Lending to small businesses was also down (surprise surprise) by £0.3 billion. For Britain's businesses, many of which are desperate for funding and credit, this is not good news.
The irony is that, according to figures released the same day by the Bank, mortgage approvals in January reached their highest level since November 2007.
Just under 77,000 mortgages were approved in the first month of the year, up from December's figure of just under 73,000.
While it's still shy of the circa 90,000 per month mortgage approval level seen pre-crash, the mainstream mortgage market is steaming ahead.
But this is without doubt a growing problem for Threadneedle Street.

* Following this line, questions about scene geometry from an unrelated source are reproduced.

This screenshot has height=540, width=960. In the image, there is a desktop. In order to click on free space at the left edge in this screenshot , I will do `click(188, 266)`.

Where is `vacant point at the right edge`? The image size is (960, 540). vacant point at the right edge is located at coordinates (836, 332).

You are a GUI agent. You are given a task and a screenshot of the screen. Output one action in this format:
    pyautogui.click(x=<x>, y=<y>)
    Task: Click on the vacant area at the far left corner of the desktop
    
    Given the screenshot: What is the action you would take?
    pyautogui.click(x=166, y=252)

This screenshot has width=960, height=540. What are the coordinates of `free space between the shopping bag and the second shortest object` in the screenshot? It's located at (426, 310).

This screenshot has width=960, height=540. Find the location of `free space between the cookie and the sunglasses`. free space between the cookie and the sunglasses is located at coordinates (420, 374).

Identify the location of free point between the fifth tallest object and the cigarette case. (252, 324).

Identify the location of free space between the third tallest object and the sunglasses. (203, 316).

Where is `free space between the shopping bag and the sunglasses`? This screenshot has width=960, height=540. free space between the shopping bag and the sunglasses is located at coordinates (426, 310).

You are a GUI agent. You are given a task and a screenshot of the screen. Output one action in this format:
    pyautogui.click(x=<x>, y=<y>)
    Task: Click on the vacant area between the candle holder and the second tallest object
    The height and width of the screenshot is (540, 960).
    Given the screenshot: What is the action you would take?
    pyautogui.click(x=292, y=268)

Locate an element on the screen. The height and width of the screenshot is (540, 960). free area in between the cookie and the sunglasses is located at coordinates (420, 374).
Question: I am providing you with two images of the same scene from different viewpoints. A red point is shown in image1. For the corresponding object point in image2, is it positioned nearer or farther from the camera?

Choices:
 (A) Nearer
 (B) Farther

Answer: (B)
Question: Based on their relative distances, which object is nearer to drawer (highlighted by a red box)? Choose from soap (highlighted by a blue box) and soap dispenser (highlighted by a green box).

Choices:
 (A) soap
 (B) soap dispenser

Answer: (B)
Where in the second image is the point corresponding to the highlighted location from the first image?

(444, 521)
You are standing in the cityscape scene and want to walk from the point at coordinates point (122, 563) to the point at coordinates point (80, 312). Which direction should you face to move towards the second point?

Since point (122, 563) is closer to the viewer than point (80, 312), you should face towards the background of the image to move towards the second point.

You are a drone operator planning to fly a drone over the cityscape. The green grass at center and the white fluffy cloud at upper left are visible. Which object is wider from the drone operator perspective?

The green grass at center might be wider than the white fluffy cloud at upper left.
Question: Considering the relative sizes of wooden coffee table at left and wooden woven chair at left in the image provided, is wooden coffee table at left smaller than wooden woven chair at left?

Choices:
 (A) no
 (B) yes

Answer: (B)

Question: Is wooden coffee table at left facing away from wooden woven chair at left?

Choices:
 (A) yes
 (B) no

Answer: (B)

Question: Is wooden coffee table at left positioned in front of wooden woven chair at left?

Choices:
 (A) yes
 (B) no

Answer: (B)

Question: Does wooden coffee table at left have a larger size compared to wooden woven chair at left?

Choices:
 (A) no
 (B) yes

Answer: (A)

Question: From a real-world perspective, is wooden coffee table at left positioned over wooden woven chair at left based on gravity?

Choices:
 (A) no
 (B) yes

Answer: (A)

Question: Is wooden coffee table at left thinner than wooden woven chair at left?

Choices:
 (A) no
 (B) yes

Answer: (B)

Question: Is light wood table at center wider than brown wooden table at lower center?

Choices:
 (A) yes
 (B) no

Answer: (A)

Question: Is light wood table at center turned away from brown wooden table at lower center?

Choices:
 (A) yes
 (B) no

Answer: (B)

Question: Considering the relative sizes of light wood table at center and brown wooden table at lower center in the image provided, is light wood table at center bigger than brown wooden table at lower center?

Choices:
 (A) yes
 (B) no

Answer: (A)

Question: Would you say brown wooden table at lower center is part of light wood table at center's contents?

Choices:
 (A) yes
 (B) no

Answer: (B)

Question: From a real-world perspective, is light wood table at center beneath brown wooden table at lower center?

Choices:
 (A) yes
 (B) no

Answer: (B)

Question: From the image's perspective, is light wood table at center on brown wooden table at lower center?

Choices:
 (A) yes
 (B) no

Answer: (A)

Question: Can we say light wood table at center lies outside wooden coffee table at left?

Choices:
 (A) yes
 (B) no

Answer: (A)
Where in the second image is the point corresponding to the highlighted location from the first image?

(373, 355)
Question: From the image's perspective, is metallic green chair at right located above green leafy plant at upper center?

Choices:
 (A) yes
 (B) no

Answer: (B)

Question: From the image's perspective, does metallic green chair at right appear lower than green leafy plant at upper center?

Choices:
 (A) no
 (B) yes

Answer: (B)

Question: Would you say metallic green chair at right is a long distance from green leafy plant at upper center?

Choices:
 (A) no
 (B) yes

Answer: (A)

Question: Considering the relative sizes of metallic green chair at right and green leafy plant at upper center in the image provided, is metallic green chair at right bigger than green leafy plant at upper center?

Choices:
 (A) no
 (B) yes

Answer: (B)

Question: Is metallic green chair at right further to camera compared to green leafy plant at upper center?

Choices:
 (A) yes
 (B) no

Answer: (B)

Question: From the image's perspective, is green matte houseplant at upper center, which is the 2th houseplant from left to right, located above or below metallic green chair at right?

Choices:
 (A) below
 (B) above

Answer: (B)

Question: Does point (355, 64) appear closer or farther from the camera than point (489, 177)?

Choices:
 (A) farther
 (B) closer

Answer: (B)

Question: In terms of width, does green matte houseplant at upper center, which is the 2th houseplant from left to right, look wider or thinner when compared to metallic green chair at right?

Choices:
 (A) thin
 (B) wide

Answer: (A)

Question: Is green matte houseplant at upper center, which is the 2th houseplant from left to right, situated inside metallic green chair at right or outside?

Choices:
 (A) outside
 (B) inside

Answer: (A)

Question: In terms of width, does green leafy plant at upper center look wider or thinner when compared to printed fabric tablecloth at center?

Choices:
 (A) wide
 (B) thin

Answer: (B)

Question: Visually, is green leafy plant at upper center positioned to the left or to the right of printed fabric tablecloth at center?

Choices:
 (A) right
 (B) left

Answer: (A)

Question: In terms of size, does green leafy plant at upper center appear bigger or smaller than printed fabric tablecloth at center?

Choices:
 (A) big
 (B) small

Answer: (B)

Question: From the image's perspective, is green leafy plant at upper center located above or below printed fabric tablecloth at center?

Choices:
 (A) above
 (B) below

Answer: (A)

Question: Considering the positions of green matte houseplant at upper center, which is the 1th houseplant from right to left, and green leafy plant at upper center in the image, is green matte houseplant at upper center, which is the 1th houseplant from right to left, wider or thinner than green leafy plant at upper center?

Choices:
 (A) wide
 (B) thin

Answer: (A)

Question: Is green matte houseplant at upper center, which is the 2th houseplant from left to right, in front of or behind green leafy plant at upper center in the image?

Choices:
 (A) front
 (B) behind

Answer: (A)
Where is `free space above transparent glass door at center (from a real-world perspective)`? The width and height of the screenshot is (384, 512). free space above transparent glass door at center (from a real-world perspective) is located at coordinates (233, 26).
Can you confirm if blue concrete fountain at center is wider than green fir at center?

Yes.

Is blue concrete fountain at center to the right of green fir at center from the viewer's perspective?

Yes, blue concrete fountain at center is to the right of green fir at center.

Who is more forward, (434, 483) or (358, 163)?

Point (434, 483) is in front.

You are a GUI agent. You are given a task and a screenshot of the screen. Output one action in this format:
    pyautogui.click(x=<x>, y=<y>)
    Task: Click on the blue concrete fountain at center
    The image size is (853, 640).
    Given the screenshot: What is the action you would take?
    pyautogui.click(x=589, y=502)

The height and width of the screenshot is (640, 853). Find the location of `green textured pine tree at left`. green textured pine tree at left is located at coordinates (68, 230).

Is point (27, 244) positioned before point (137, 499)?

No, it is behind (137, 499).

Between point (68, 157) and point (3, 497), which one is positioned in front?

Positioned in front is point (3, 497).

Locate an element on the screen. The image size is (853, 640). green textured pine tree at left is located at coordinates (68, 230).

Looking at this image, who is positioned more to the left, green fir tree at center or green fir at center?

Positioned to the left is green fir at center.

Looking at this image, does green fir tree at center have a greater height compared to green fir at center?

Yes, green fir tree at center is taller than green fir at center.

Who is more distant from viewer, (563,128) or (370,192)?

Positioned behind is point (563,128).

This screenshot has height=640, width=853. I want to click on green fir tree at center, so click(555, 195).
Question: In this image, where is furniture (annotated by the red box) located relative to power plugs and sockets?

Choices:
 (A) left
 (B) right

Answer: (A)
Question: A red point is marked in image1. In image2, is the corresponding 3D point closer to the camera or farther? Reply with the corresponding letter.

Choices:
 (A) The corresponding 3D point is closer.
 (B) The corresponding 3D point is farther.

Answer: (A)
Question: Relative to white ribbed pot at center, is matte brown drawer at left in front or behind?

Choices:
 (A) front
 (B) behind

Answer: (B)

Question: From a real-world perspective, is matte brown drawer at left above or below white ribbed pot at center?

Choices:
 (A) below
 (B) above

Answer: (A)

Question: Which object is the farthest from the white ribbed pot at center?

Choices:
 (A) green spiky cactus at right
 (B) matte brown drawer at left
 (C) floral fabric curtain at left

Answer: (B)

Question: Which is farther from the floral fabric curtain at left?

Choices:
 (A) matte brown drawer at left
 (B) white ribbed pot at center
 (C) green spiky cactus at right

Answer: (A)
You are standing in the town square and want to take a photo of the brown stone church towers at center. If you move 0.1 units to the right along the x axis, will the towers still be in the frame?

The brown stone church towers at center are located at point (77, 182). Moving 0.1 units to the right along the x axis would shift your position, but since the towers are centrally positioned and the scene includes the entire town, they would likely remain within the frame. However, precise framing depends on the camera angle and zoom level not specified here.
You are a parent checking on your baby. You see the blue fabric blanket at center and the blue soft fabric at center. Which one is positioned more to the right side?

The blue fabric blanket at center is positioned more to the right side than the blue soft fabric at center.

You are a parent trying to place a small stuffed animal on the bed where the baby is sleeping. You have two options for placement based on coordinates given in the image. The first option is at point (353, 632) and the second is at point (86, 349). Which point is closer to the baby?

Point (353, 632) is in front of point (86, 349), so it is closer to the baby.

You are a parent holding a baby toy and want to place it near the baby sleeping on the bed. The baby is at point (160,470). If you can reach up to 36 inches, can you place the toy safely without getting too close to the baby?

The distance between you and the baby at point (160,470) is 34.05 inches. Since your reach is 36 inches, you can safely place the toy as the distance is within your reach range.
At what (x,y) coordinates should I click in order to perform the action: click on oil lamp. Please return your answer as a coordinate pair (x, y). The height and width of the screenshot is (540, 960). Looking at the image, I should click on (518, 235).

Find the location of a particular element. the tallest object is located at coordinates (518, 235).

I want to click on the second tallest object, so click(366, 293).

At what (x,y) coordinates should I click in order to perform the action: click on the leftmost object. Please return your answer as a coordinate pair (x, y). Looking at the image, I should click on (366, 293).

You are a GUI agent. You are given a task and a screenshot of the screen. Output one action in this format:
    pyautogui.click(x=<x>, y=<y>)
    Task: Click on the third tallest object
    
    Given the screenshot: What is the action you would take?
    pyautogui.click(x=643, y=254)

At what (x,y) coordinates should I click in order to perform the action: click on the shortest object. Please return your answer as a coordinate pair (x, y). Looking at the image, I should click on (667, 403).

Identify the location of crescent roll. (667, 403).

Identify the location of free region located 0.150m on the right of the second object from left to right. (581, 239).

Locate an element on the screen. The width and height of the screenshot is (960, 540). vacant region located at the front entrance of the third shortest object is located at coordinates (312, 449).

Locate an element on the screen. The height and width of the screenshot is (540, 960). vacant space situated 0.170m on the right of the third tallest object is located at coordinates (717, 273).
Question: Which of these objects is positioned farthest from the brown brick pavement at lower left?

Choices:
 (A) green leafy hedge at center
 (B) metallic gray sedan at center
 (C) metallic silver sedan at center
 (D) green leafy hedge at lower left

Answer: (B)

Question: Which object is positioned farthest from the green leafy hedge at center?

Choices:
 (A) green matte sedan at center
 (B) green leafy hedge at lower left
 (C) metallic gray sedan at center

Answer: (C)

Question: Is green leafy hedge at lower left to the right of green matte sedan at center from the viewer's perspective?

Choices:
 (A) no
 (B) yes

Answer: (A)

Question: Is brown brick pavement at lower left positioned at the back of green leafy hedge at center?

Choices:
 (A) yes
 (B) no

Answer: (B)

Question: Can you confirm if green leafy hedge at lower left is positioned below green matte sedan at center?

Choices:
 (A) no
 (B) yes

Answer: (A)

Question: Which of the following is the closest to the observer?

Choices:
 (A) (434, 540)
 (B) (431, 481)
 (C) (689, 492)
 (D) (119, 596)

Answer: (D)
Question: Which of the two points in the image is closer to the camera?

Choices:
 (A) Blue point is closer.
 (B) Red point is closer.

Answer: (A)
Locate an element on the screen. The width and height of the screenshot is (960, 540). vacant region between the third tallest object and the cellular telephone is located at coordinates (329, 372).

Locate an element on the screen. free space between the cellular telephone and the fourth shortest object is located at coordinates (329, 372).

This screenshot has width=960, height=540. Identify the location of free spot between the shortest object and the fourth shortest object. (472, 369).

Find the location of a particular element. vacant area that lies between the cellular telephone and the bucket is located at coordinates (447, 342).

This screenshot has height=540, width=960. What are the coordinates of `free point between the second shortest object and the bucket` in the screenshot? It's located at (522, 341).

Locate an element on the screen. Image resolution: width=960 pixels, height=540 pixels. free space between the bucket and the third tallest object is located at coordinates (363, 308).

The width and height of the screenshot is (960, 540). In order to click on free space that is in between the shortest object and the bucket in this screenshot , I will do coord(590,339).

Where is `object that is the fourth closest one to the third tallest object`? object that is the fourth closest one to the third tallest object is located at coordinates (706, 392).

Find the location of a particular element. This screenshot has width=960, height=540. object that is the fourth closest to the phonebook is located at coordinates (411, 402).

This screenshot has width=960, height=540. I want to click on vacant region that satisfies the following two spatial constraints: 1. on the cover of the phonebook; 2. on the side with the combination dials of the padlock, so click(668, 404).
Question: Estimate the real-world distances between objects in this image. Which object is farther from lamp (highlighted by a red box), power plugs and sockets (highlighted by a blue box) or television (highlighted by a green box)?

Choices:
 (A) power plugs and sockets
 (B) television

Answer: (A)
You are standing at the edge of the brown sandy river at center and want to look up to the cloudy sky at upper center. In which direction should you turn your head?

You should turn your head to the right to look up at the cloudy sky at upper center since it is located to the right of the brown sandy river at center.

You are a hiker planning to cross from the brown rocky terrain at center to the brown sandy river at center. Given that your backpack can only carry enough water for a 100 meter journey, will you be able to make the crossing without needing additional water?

It wants the banks to lend more to our SMEs, which are, after all, the engine of the economy. But this simply isn't happening yet in any material way.
Instead, loans to households continue to skyrocket and are arguably fuelling a property price bubble.
In both cases, in other words, the Bank has arguably got the opposite of what it wants: a recovery based on consumer spending and mortgage take-up that is not backed up by hard progress among Britain's SMEs.
Thankfully there are a growing number of alternative finance providers - including bridging lenders like ourselves - that are stepping in where the high street banks fear to tread, and helping businesses finance themselves in a number of different ways.
But despite this, unless the Bank of England can find a way for the High Street banks to truly regain their appetite, there's a worry that the consumer-led recovery could eventually run out of steam.
- Jonathan Samuels, Chief Executive of Dragonfly Property Finance.